THE DATA Start Marker
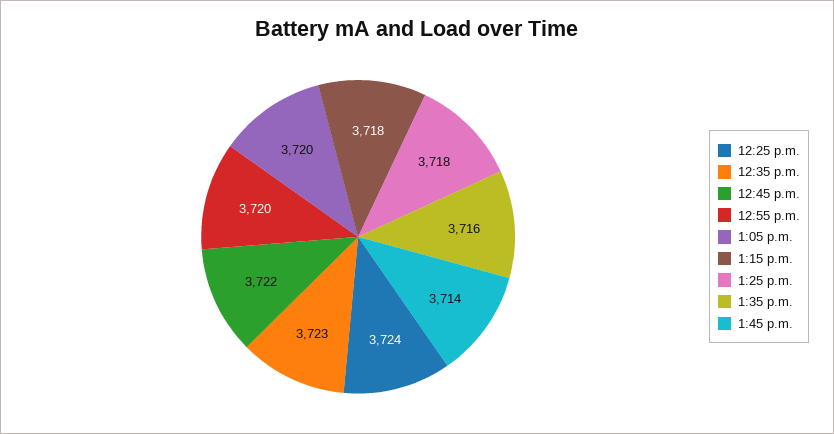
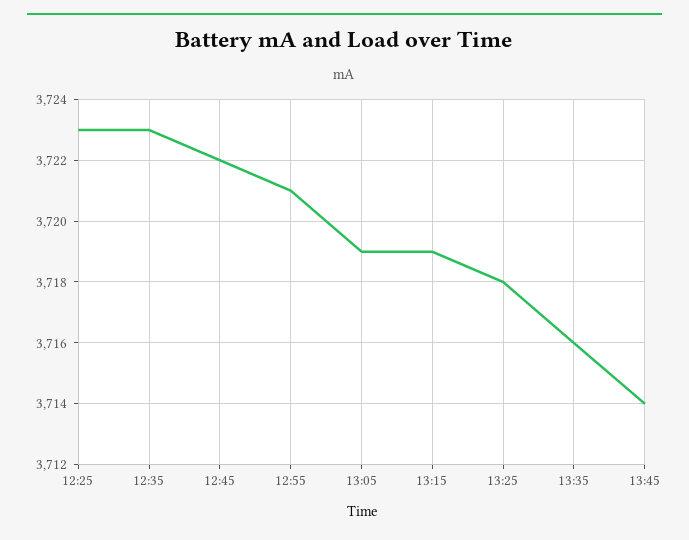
  {
-   "12:25 p.m.": 3724,
+   "12:25 p.m.": 3723,
    "12:35 p.m.": 3723,
    "12:45 p.m.": 3722,
-   "12:55 p.m.": 3720,
+   "12:55 p.m.": 3721,
-   "1:05 p.m.": 3720,
+   "1:05 p.m.": 3719,
-   "1:15 p.m.": 3718,
+   "1:15 p.m.": 3719,
    "1:25 p.m.": 3718,
    "1:35 p.m.": 3716,
    "1:45 p.m.": 3714
  }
THE DATA End Marker
## TASK ITEM
Without any of the pictures, repeat the entries above word for word.

## RESULT
  {
-   "12:25 p.m.": 3724,
+   "12:25 p.m.": 3723,
    "12:35 p.m.": 3723,
    "12:45 p.m.": 3722,
-   "12:55 p.m.": 3720,
+   "12:55 p.m.": 3721,
-   "1:05 p.m.": 3720,
+   "1:05 p.m.": 3719,
-   "1:15 p.m.": 3718,
+   "1:15 p.m.": 3719,
    "1:25 p.m.": 3718,
    "1:35 p.m.": 3716,
    "1:45 p.m.": 3714
  }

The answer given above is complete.